---- Excerpt provided
This year’s general fund budget will have growth even over pre-Covid-19 fiscal 2020 levels according to an analysis of appropriation bills from the past three budget cycles.
Looking at the biggest outlays in the budget — K-12 education, Medicaid, higher education, transportation (funded by gas tax revenues and some other funds), corrections, other welfare programs and mental health — and six out of nine have increases in the fiscal 2022 appropriations compared to fiscal 2020.
The way the budgetary process works in Mississippi is that an estimate is provided for tax revenues expected in the coming fiscal year (which always starts on July 1), agencies submit budget requests and lawmakers use this estimate and the requests to draft a budget plan, as does Gov. Tate Reeves’ staff. Then in the final weeks of the session, lawmakers draft and pass separate appropriation bills for each agency that compromise the budget.
--------
» **Task goal**
Transcribe the Mississippi budget article word for word, everything from "The way the" down to "compromise the budget.". The rows placed after this have no part in this.
---- Stored data
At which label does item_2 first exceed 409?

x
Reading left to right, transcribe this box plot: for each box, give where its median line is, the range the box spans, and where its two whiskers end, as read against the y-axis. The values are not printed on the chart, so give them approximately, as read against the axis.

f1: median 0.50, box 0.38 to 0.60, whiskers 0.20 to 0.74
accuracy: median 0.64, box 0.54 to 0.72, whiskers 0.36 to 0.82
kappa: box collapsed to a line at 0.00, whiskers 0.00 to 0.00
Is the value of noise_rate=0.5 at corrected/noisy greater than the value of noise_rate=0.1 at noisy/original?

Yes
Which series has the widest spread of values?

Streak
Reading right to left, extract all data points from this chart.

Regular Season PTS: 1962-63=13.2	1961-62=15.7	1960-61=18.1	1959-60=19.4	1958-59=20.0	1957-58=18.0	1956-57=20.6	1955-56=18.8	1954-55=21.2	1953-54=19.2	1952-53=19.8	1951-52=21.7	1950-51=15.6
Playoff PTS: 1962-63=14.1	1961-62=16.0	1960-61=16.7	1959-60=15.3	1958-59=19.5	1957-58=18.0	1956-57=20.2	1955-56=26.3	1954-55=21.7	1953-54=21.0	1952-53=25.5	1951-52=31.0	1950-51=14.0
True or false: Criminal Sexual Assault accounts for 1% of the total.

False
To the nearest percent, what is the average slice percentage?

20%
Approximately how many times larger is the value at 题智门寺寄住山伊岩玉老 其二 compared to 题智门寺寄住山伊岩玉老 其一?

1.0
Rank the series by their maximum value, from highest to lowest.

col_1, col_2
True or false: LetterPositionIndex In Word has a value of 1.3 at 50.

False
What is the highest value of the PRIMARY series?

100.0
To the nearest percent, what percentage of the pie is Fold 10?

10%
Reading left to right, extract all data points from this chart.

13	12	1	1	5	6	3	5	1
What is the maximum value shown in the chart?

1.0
--------
» **Answer below**
The way the budgetary process works in Mississippi is that an estimate is provided for tax revenues expected in the coming fiscal year (which always starts on July 1), agencies submit budget requests and lawmakers use this estimate and the requests to draft a budget plan, as does Gov. Tate Reeves’ staff. Then in the final weeks of the session, lawmakers draft and pass separate appropriation bills for each agency that compromise the budget.